Work to be completed: Your task is to repeat, word for word, the line containing "Asi každý vlastník" and all lines that follow it to the end of the material, and no other lines.

Exercise data:
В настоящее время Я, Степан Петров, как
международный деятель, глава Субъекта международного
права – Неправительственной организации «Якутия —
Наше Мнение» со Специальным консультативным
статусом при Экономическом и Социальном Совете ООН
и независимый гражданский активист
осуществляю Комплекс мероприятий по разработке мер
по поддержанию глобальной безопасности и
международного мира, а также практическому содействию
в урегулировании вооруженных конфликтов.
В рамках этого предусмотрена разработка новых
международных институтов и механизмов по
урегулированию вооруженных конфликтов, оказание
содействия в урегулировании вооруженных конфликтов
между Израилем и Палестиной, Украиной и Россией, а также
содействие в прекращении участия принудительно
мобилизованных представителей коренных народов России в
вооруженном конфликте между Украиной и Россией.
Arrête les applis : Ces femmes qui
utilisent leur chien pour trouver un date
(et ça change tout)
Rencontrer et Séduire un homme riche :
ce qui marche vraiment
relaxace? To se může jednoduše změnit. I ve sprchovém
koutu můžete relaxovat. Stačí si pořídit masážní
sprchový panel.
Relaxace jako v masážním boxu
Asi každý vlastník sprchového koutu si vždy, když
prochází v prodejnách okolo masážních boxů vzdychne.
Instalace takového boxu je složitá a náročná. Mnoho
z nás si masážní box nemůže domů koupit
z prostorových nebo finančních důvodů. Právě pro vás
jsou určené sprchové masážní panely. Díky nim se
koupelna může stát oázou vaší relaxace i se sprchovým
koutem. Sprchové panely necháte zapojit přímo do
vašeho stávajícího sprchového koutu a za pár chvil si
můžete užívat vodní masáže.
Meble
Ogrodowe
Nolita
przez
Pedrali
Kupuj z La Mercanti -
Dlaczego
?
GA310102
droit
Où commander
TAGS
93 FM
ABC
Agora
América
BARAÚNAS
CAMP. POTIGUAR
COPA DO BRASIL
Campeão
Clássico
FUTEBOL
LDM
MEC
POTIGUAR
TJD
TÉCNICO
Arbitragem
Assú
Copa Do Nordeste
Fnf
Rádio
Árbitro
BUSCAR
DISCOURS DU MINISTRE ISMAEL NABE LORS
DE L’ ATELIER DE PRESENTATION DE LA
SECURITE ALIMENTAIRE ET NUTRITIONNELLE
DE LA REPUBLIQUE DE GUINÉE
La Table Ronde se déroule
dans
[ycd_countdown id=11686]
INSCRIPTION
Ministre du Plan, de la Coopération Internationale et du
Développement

Response area:
Asi každý vlastník sprchového koutu si vždy, když
prochází v prodejnách okolo masážních boxů vzdychne.
Instalace takového boxu je složitá a náročná. Mnoho
z nás si masážní box nemůže domů koupit
z prostorových nebo finančních důvodů. Právě pro vás
jsou určené sprchové masážní panely. Díky nim se
koupelna může stát oázou vaší relaxace i se sprchovým
koutem. Sprchové panely necháte zapojit přímo do
vašeho stávajícího sprchového koutu a za pár chvil si
můžete užívat vodní masáže.
Meble
Ogrodowe
Nolita
przez
Pedrali
Kupuj z La Mercanti -
Dlaczego
?
GA310102
droit
Où commander
TAGS
93 FM
ABC
Agora
América
BARAÚNAS
CAMP. POTIGUAR
COPA DO BRASIL
Campeão
Clássico
FUTEBOL
LDM
MEC
POTIGUAR
TJD
TÉCNICO
Arbitragem
Assú
Copa Do Nordeste
Fnf
Rádio
Árbitro
BUSCAR
DISCOURS DU MINISTRE ISMAEL NABE LORS
DE L’ ATELIER DE PRESENTATION DE LA
SECURITE ALIMENTAIRE ET NUTRITIONNELLE
DE LA REPUBLIQUE DE GUINÉE
La Table Ronde se déroule
dans
[ycd_countdown id=11686]
INSCRIPTION
Ministre du Plan, de la Coopération Internationale et du
Développement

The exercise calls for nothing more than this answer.